• Text section
CAPRICA INFO

CAPRICA proposes to shape a new generation of secure and resilient approaches for trustworthy Industrial Control Systems, by combining techniques and principles emerging in ICS network security, anomaly detection and control system operation. Industrial control and cyber system components must act together cooperatively to improve the effectiveness of detecting malicious attacks and unintentional events, and intervene to apply appropriate countermeasures to maintain the effective operation of the system. This research will develop and implement a converged approach where the control system operates in an environment supporting cyber assurance, in the form of network defence, situational monitoring and novel control strategies, to ensure the ICS can support resilient operation and rapid recovery in the face of an attack.

CAPRICA will demonstrate a converged approach to ICS network security and industrial control through parallel activities; investigation of mitigation techniques in real-time industrial control and an in-depth threat analysis of present streaming SCADA protocols. A demonstrator will be constructed to showcase the new approach using the QUB “synchronous islanding” testbench, which utilises online synchrophasor data from one of the UK’s most expansive phasor measurement unit (PMU) networks.

In order to achieve cyber assurance in ICS, it is necessary to consider secure functionality across all the systems that comprise an infrastructure. This will typically incorporate a diversity of interconnected and interdependent components supporting IT, SCADA, control and physical operations. To support the cyber assurance of the infrastructure as a whole, it is necessary to provide a converged and cohesive approach that can detect unwanted actions across the whole infrastructure. It is also essential that reactive control measures are put in place that can intervene to ensure the ongoing core physical functions of the infrastructure remain within acceptable operational parameters, even while cyberrelated elements of the infrastructure are experiencing disruption. CAPRICA will address these challenges, with various real-world use-cases and operational scenarios considering internal and external threats to ICS infrastructure. Captured data and extracted metrics are expected to be of significance to articulate cyber risk and demonstrate business impact.

• Extracted material
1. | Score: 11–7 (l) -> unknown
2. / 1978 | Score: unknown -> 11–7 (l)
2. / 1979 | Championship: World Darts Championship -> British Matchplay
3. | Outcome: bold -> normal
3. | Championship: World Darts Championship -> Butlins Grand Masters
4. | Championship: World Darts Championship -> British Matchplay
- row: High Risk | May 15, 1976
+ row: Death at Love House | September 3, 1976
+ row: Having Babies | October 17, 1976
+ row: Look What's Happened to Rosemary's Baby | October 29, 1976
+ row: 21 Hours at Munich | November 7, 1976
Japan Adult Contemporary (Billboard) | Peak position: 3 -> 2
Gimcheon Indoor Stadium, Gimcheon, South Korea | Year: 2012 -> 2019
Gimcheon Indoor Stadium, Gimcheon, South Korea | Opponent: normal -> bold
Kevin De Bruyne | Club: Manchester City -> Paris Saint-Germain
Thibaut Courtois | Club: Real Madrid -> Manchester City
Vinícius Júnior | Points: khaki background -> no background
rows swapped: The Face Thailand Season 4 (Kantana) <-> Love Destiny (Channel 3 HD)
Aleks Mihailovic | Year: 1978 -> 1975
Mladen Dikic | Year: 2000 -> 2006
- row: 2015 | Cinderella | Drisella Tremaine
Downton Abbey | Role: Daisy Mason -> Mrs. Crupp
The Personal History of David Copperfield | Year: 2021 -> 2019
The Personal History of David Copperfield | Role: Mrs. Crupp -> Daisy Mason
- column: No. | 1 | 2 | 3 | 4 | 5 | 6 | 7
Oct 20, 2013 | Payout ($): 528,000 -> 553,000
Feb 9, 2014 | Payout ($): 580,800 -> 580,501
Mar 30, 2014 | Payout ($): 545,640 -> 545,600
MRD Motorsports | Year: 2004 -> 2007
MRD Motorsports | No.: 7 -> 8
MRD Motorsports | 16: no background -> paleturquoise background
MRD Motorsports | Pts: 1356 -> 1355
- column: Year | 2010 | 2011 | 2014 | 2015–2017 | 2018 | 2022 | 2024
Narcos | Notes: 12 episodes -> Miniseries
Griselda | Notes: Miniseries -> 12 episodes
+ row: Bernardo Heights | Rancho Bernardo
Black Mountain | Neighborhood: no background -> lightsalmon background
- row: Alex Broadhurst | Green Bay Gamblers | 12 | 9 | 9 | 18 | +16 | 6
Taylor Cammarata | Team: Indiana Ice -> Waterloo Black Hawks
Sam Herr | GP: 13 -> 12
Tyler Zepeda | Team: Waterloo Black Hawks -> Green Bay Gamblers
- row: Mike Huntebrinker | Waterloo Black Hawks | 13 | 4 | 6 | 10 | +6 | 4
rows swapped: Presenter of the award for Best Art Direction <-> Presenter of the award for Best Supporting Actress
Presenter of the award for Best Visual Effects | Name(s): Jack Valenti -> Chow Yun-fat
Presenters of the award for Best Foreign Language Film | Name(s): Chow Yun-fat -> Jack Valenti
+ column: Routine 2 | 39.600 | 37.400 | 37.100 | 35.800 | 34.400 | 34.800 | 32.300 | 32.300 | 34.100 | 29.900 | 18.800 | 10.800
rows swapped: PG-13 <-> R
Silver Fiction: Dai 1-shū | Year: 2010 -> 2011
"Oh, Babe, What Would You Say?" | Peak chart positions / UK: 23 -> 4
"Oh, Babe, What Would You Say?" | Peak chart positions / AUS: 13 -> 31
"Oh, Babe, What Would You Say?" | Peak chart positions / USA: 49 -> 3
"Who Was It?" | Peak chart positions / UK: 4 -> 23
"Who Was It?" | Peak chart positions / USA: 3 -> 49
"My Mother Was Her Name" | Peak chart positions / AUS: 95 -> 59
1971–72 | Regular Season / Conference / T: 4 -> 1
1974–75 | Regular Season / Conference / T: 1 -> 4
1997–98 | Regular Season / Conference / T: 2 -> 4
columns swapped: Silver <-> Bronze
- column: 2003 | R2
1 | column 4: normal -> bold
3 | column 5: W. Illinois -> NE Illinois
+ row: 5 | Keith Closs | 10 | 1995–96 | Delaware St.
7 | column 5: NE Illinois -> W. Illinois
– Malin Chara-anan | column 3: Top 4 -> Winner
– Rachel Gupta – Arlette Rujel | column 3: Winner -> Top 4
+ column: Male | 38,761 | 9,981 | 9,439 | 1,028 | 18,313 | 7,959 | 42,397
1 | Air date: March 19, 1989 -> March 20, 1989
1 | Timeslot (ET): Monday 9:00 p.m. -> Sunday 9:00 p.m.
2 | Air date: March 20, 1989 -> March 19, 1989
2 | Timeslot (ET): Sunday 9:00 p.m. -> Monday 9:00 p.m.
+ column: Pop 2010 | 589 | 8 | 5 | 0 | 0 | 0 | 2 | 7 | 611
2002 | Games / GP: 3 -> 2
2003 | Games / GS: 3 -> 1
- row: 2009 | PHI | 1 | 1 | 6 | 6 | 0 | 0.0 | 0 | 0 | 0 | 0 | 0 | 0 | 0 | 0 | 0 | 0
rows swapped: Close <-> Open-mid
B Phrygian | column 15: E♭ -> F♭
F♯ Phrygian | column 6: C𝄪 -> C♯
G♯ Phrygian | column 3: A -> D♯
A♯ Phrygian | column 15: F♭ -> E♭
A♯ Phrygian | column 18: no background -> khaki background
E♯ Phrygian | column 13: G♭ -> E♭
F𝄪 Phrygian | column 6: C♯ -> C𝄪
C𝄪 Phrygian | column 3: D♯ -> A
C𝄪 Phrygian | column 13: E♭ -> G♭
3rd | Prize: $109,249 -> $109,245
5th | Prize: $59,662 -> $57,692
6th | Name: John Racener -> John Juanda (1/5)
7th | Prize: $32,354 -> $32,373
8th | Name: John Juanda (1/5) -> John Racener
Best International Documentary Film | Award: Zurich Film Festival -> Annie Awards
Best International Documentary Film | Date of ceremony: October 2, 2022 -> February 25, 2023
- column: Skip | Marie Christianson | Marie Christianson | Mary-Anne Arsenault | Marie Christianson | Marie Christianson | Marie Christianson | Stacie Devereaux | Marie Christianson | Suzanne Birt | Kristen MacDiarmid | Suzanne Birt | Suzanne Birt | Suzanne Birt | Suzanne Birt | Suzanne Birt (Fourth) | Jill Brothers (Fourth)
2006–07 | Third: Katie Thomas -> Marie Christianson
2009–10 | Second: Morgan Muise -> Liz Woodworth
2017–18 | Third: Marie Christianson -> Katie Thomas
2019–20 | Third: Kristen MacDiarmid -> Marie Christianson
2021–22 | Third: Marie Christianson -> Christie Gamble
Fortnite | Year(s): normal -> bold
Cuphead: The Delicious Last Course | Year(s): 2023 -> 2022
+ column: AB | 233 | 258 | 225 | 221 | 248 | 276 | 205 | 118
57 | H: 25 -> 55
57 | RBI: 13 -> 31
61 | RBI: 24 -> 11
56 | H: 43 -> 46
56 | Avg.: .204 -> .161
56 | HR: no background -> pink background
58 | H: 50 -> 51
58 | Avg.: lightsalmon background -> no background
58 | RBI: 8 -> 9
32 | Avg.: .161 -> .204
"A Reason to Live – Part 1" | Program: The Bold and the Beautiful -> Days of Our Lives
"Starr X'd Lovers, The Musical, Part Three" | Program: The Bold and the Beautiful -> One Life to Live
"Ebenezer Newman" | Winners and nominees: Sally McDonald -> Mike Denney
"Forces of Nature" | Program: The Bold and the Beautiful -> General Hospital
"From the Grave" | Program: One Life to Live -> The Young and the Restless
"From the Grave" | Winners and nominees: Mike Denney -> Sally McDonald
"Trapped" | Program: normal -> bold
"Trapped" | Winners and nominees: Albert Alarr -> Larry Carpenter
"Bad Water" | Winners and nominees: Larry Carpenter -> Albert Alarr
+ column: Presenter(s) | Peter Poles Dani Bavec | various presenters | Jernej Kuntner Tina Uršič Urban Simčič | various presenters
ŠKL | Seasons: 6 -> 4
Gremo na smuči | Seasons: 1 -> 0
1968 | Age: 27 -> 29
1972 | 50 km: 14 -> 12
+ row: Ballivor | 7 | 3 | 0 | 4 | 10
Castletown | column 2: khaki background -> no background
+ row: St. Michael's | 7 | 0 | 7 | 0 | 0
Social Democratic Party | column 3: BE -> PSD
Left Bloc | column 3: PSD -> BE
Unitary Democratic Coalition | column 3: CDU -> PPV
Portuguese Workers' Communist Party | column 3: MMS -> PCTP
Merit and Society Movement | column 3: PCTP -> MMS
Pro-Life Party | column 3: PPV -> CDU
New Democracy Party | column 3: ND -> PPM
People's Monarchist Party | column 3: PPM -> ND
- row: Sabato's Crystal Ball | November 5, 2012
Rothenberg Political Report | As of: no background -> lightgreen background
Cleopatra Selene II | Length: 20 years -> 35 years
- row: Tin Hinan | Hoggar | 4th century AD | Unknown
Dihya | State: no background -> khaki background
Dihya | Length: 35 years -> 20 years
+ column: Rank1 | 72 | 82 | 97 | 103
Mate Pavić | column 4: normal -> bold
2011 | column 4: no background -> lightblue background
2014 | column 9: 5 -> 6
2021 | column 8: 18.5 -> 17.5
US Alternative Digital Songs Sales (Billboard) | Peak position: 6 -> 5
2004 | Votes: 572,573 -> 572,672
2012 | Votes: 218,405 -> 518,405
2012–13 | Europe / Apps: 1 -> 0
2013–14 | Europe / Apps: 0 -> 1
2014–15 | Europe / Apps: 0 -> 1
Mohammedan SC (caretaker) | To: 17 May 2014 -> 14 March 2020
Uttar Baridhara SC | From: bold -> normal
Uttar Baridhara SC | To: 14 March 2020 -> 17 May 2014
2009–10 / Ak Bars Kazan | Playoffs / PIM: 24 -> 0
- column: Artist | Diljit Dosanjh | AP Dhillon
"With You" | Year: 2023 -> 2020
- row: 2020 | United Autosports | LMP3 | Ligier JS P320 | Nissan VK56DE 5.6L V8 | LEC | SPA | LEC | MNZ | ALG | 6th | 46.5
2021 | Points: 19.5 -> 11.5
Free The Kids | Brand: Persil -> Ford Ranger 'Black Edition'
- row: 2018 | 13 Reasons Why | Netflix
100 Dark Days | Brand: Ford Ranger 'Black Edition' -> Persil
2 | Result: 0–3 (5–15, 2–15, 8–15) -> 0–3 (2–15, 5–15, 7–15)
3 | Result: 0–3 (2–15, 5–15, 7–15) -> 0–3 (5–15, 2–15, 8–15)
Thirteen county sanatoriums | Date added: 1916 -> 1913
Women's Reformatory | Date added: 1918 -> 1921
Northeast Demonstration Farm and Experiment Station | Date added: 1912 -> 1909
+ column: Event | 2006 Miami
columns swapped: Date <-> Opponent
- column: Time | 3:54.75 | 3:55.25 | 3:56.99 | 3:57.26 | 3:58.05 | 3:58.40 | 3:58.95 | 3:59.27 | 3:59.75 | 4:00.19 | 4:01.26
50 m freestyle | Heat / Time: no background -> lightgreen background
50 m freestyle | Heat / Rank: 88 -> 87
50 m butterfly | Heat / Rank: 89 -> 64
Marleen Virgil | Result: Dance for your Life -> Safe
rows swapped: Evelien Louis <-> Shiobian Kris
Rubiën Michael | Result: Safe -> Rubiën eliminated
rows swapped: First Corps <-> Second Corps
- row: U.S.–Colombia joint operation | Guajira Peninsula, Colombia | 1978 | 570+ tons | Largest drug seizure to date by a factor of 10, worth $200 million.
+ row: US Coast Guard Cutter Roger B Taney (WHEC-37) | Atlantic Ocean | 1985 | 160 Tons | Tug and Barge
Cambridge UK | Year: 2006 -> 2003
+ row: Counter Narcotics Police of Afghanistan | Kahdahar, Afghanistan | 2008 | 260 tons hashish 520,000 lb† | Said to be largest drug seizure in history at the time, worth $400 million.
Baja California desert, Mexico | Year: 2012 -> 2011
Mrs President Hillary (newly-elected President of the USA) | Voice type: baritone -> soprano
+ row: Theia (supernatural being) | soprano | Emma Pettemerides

• Tasks to perform
#1 In the CAPRICA project description above, reproduce the passage that begins at the words "CAPRICA will demonstrate" and ends after "unit (PMU) networks.", substituting "prototype" for "demonstrator".
#2 According to the CAPRICA project description, which testbench will be used to showcase the new approach?
#3 Extend the CAPRICA project description above with the passage that would naturally follow its final sentence.

• Answers by task
#1
CAPRICA will demonstrate a converged approach to ICS network security and industrial control through parallel activities; investigation of mitigation techniques in real-time industrial control and an in-depth threat analysis of present streaming SCADA protocols. A prototype will be constructed to showcase the new approach using the QUB “synchronous islanding” testbench, which utilises online synchrophasor data from one of the UK’s most expansive phasor measurement unit (PMU) networks.

#2 The QUB "synchronous islanding" testbench.

#3
PROJECT PARTICIPANTS

Prof Sakir Sezer
Prof Sakir Sezer
Prof Sakir Sezer is PI of the CAPRICA project. Research undertaken under his supervision targets various aspects of information and network security technologies. The main focus has been the acceleration of network processing and cyber security related functions by exploring novel hardware based parallel processing architectures, System on Chip (SoC) and programmable technologies, including MPSoC and FPGA. The projects have been funded by a number of research funding bodies including EPSRC, ESRC, FP7, Innovate, InvestNI, and Industry.
Dr David Laverty
Dr David Laverty
Dr David Laverty is a lecturer with the Energy, Power and Intelligent Control (EPIC) Cluster at Queen’s University Belfast, with research interests in Smart Grids, Cyber Security, and electrification and decentralisation. Dr Laverty founded the OpenPMU project, which is working towards a fully open source Phasor Measurement Unit (PMU). He leads projects on anti-islanding detection, synchronous islanding, secure SCADA systems, electric vehicles and demand side management.
Dr Kieran McLaughlin
Dr Kieran McLaughlin
Dr Kieran McLaughlin is a Lecturer at QUB’s Centre for Secure Information Technologies (CSIT). He leads CSIT’s research in cyber security for cyber-physical systems. This includes smart grids, industrial control systems (ICS), supervisory control and data acquisition (SCADA) systems, and related critical infrastructure networks. His research interests include threat analysis, intrusion detection and prevention, behavioural and stateful analysis of network protocols, and cyber-physical resilience measures.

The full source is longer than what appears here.